**WHAT IS REQUIRED**
Copy out the whole listing below word for word, but leave out the pictures.

**INFORMATION SHOWN**
┄┄┄┄┄┄┄┄┄┄┄┄┄┄┄┄┄┄┄┄

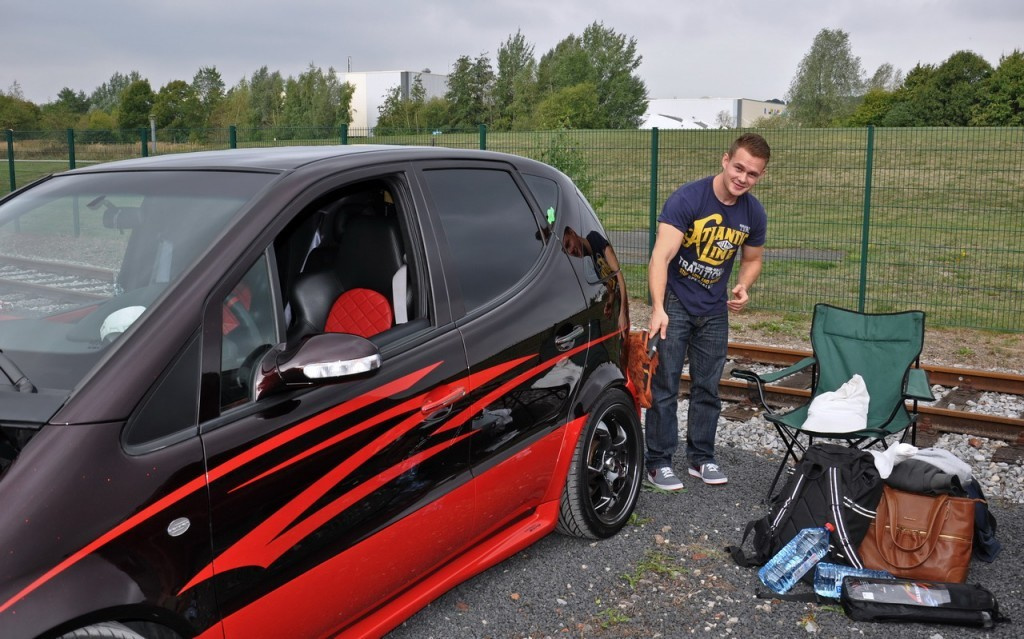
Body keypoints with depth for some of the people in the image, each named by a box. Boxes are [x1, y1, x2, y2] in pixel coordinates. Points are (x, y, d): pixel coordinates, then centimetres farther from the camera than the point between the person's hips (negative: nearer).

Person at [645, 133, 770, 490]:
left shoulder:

┄┄┄┄┄┄┄┄┄┄┄┄┄┄┄┄┄┄┄┄

**SOLVED EXERCISE**
Body keypoints with depth for some of the people in the image, each named by a box. Boxes are [x1, y1, x2, y2] in pixel coordinates. Points are (x, y, d): pixel coordinates, then centimetres farther from the camera than the point between the person's hips (negative: nearer).

Person at [645, 133, 770, 490]:
left shoulder:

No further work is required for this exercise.